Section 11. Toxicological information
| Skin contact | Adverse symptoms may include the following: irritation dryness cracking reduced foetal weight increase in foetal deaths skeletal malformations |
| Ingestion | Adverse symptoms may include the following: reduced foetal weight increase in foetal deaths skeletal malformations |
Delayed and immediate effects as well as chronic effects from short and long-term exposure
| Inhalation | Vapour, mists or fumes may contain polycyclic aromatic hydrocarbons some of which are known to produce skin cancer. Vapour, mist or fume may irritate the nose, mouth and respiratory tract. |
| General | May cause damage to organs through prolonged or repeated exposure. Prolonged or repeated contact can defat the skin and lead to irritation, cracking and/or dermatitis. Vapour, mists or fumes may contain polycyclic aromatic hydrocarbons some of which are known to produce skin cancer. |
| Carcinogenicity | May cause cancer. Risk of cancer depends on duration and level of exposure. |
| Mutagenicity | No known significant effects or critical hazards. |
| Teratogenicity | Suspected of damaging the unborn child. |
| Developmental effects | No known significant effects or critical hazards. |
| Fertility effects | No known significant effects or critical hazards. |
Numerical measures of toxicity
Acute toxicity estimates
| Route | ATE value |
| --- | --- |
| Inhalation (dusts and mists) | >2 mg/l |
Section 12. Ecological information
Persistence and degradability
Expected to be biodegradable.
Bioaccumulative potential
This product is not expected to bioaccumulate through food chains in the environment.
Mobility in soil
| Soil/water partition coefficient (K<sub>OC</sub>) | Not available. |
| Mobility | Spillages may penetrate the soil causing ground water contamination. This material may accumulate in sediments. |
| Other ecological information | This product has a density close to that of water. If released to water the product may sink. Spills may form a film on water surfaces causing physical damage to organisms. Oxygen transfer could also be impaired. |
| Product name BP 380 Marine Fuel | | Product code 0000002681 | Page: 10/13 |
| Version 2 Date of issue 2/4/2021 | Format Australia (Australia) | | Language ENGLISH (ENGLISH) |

_ _ _

#### Task details:
Output the complete data verbatim.

#### Response box:
Section 11. Toxicological information
| Skin contact | Adverse symptoms may include the following: irritation dryness cracking reduced foetal weight increase in foetal deaths skeletal malformations |
| Ingestion | Adverse symptoms may include the following: reduced foetal weight increase in foetal deaths skeletal malformations |
Delayed and immediate effects as well as chronic effects from short and long-term exposure
| Inhalation | Vapour, mists or fumes may contain polycyclic aromatic hydrocarbons some of which are known to produce skin cancer. Vapour, mist or fume may irritate the nose, mouth and respiratory tract. |
| General | May cause damage to organs through prolonged or repeated exposure. Prolonged or repeated contact can defat the skin and lead to irritation, cracking and/or dermatitis. Vapour, mists or fumes may contain polycyclic aromatic hydrocarbons some of which are known to produce skin cancer. |
| Carcinogenicity | May cause cancer. Risk of cancer depends on duration and level of exposure. |
| Mutagenicity | No known significant effects or critical hazards. |
| Teratogenicity | Suspected of damaging the unborn child. |
| Developmental effects | No known significant effects or critical hazards. |
| Fertility effects | No known significant effects or critical hazards. |
Numerical measures of toxicity
Acute toxicity estimates
| Route | ATE value |
| --- | --- |
| Inhalation (dusts and mists) | >2 mg/l |
Section 12. Ecological information
Persistence and degradability
Expected to be biodegradable.
Bioaccumulative potential
This product is not expected to bioaccumulate through food chains in the environment.
Mobility in soil
| Soil/water partition coefficient (K<sub>OC</sub>) | Not available. |
| Mobility | Spillages may penetrate the soil causing ground water contamination. This material may accumulate in sediments. |
| Other ecological information | This product has a density close to that of water. If released to water the product may sink. Spills may form a film on water surfaces causing physical damage to organisms. Oxygen transfer could also be impaired. |
| Product name BP 380 Marine Fuel | | Product code 0000002681 | Page: 10/13 |
| Version 2 Date of issue 2/4/2021 | Format Australia (Australia) | | Language ENGLISH (ENGLISH) |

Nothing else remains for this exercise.